Best practices in S/MIME management suggest that when encryption is required, separate certificates be used for digital signatures and for encryption. This is because the key escrow requirements of encryption can compromise the non-repudiation characteristics of a digitally signed email. Companies can also decide whether their business needs require encryption at the individual user level or whether it is preferable to encrypt communications at the point of an email gateway.

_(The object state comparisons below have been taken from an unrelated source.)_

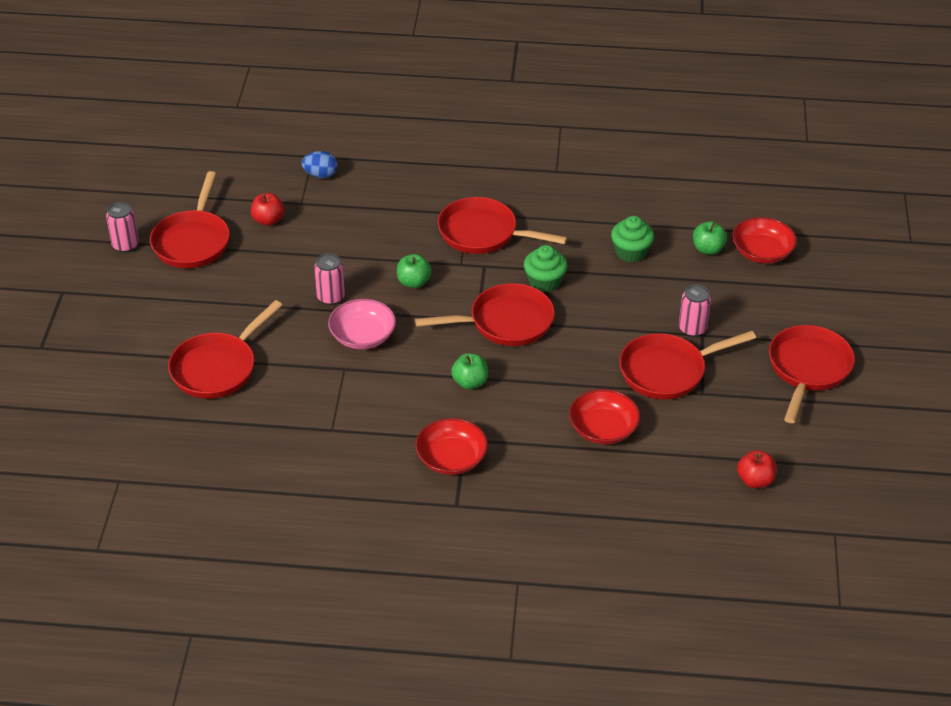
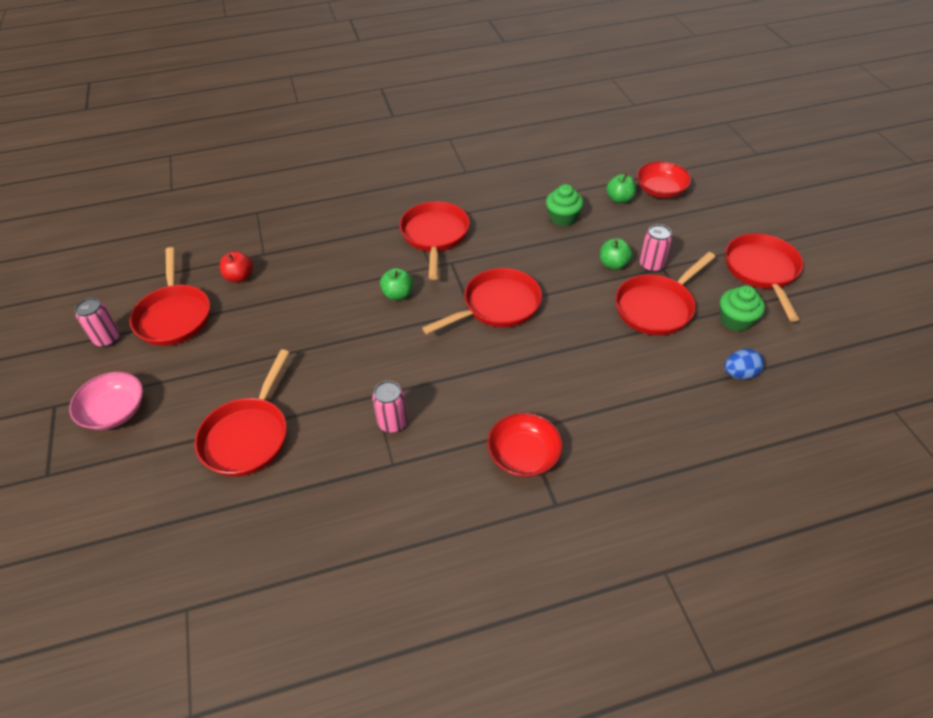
camera: 20 degrees left, 5 degrees up
(320, 175) = (270, 225): blue egg -> blue egg (739, 374)
(331, 297) = (329, 330): pink can -> pink can (392, 422)
(362, 336) = (376, 358): pink bowl -> pink bowl (114, 411)
(470, 382) = (497, 371): green apple -> green apple (613, 264)
(483, 233) = (435, 236): red pan -> red pan turned 90 degrees clockwise
(544, 282) = (509, 261): green cupcake -> green cupcake (735, 320)
(603, 429) = (639, 377): red bowl -> none
(755, 480) = (795, 383): red apple -> none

Digital trust architects can next consider whether they need to secure email within an organization or between organizations. If email communication is staying within the corporate domain, IT professionals can use private S/MIME certificates chaining up to a private CA or intermediate.
If companies are securing email sent outside of corporate boundaries, then public S/MIME certificates must be used that chain up to a publicly trusted root such as DigiCert. Companies can also consider setting up a public dedicated intermediate CA that can be branded with their organization name. The ICA can chain up to the publicly trusted root but will allow certificates to inherit the ICA branding of the organization.
Companies can also adopt other measures to combat phishing within an organization, such as implementing Domain-based Message Authentication, Reporting & Conformance (DMARC). DMARC is an email authentication, policy and reporting protocol that helps prevent organizations against phishing.
Companies that have adopted DMARC can use Verified Mark Certificates (VMCs) to display a verified organization logo alongside emails. VMCs validate that a company has implemented DMARC and that the logo being displayed is a trademarked entity of the organization. Email messages with brand logos indicate that the sender has met the strong security and authentication requirements of DMARC and VMCs.
The presence of a brand logo increases consumer trust in the email being sent and differentiates it from emails sent without a brand logo indicator. Some email clients, such as Apple, are going one step further and including “digitally certified” in VMC-related email headers.
Over time, the widespread adoption of VMCs can be another vehicle for enabling email recipients to easily distinguish digitally certified emails from business email imposters.
Brand logos displayed in the inbox are visual indicators that the sender has met the strong security and authentication requirements of DMARC and VMCs.
Finally, companies can look to their DNS service as another key component of their email trust initiatives. DNS traffic is a rich source of data that can be analyzed using machine learning to show what is and isn’t normal for a domain. Traffic anomaly detection can detect and predict suspicious or unusual activity, enabling IT professionals to thwart directed attacks.
With email attacks on the rise, corporate training programs may be insufficient by themselves to enable employees to adequately protect their organization’s confidential or sensitive data or their personal credentials. And with phishing strategies becoming more sophisticated, it can be increasingly difficult for consumers to know when they are interacting with a trusted brand or an email imposter. Implementing a strong foundation of digital trust in email communication can help prevent credentials, sensitive data, or financial compromise. That is where digital trust meets the real world.